Indonesia’s president has said the country will not face sanctions from football’s world governing body after the firing of tear gas inside a half-locked stadium caused a crush at the exits, killing 131 people, including 17 children.
Joko Widodo said Fifa president Gianni Infantino wrote in a letter to him about potential collaborations between Indonesia and Fifa, adding that the country will remain the host of next year’s U20 World Cup involving 24 countries from five continents.
“Based on the letter, thank God, Indonesian football is not sanctioned by Fifa,” Mr Widodo said in a video posted on the presidential office’s YouTube channel.
In its security protocols, Fifa advises against the use of tear gas in or around stadiums and recommends exit gates be unlocked at all times during a game.
While those rules are considered a safety standard, they do not apply to domestic or national leagues and Fifa has no authority over how local governments and police control crowds.
Mr Widodo toured the Kanjuruhan stadium in Malang city on Wednesday and said several locked gates had contributed to the disaster that followed a league game between host Arema FC and Persebaya Surabaya on October 1.
The national police chief on Thursday said the stadium did not have a proper operating certificate and criminal charges would be brought against six people, including three police officers.
Indonesia’s national football association, PSSI, has long struggled to manage the game domestically.
Gaining the right to host next year’s Under20 World Cup was a major milestone, raising hopes that a successful tournament would turn around longstanding problems that have blighted the sport in the nation, home to more than 277 million people.
The deadly crush is a tragic reminder that Indonesia is one of the most dangerous countries in which to attend a game.

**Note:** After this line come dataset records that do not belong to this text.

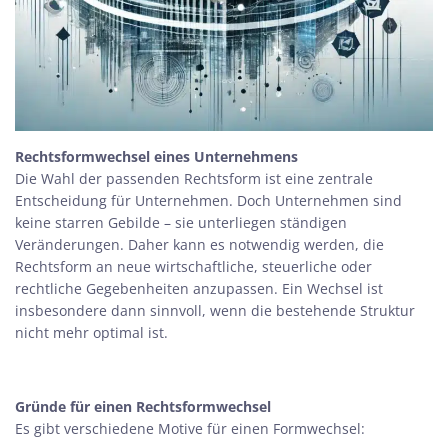
Rechtsformwechsel eines Unternehmens
Die Wahl der passenden Rechtsform ist eine zentrale
Entscheidung für Unternehmen. Doch Unternehmen sind
keine starren Gebilde – sie unterliegen ständigen
Veränderungen. Daher kann es notwendig werden, die
Rechtsform an neue wirtschaftliche, steuerliche oder
rechtliche Gegebenheiten anzupassen. Ein Wechsel ist
insbesondere dann sinnvoll, wenn die bestehende Struktur
nicht mehr optimal ist.
Gründe für einen Rechtsformwechsel
Es gibt verschiedene Motive für einen Formwechsel:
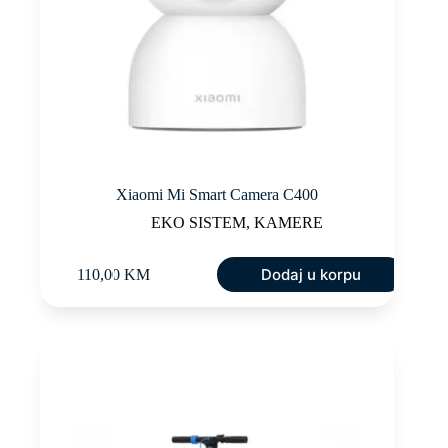
Xiaomi Mi Smart Camera C400
EKO SISTEM
,
KAMERE
Dodaj u korpu
110,00
KM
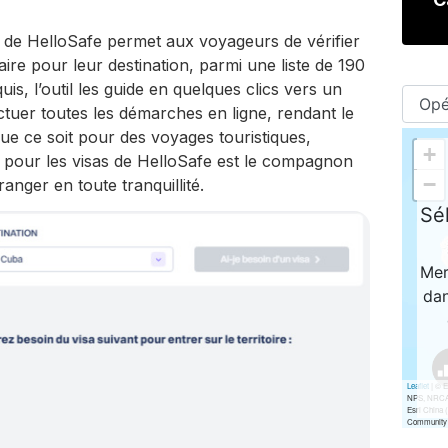
s de HelloSafe permet aux voyageurs de vérifier
aire pour leur destination, parmi une liste de 190
uis, l’outil les guide en quelques clics vers un
tuer toutes les démarches en ligne, rendant le
ue ce soit pour des voyages touristiques,
il pour les visas de HelloSafe est le compagnon
ranger en toute tranquillité.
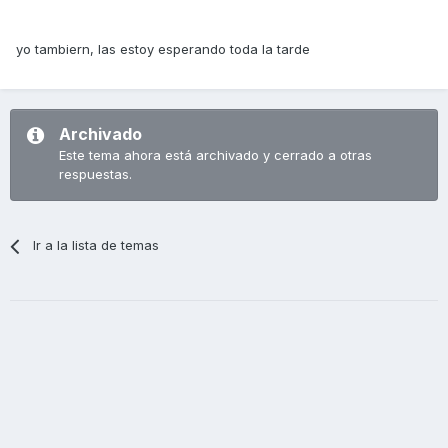
yo tambiern, las estoy esperando toda la tarde
Archivado
Este tema ahora está archivado y cerrado a otras
respuestas.
Ir a la lista de temas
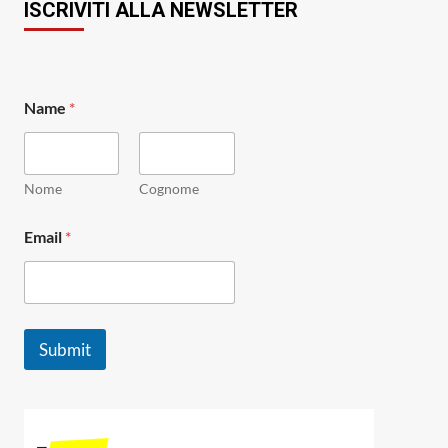
ISCRIVITI ALLA NEWSLETTER
N
Name
*
a
m
e
N
a
Nome
Cognome
m
e
Email
*
N
a
m
e
Submit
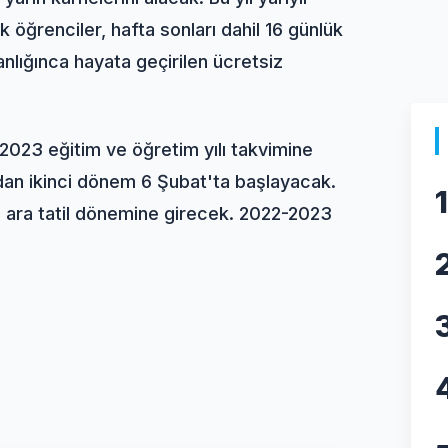
k öğrenciler, hafta sonları dahil 16 günlük
anlığınca hayata geçirilen ücretsiz
-2023 eğitim ve öğretim yılı takvimine
rdından ikinci dönem 6 Şubat'ta başlayacak.
1
nci ara tatil dönemine girecek. 2022-2023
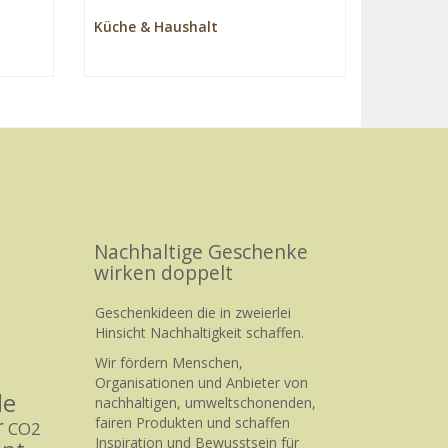
Küche & Haushalt
Nachhaltige Geschenke
wirken doppelt
Geschenkideen die in zweierlei
Hinsicht Nachhaltigkeit schaffen.
Wir fördern Menschen,
Organisationen und Anbieter von
le
nachhaltigen, umweltschonenden,
r
fairen Produkten und schaffen
CO2
Inspiration und Bewusstsein für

Since last week, the domestic league has been suspended. Mr Widodo has ordered the sports minister, the national police chief and the football federation to conduct a thorough investigation into the crush.
He said on Friday that the Indonesian government had agreed to take collaborative measures with Fifa and the Asian Football Confederation to improve stadium safety to prevent another tragedy.
“Fifa, together with the government, will set a transformation team for Indonesian football,” Mr Widodo said, adding that Mr Infantino would visit Indonesia in the near future.
He said Fifa will oversee processes to improve safety standards at stadiums across the country, formulate security procedures and protocols for police based on international standards, take feedback from Indonesian clubs and fans, regulate the season calendar and involve experts from various fields for advice.